Supplied data START
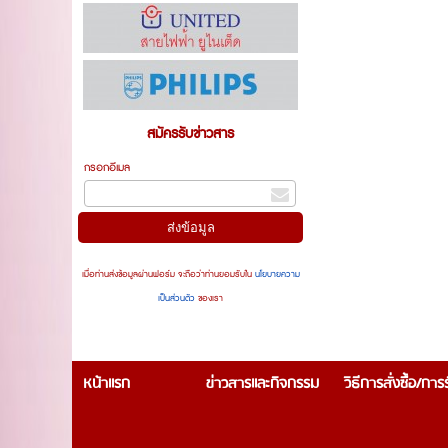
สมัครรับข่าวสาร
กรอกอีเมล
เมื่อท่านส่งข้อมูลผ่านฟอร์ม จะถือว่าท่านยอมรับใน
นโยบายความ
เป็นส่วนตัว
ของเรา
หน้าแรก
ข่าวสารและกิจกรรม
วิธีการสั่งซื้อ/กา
Supplied data END
Supplied data START
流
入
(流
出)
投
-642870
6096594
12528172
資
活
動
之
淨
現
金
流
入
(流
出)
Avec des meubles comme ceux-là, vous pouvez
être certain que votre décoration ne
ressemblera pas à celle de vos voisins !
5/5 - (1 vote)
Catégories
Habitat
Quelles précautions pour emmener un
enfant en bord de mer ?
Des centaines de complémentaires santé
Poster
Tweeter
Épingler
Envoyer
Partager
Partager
Supplied data END
__Prompt__
Starting at the line that has "สมัครรับข่าวสาร" and ending at the line that has "วิธีการสั่งซื้อ/กา", please write out the lines above exactly, leaving out all others.

__Response to this task__
สมัครรับข่าวสาร
กรอกอีเมล
เมื่อท่านส่งข้อมูลผ่านฟอร์ม จะถือว่าท่านยอมรับใน
นโยบายความ
เป็นส่วนตัว
ของเรา
หน้าแรก
ข่าวสารและกิจกรรม
วิธีการสั่งซื้อ/กา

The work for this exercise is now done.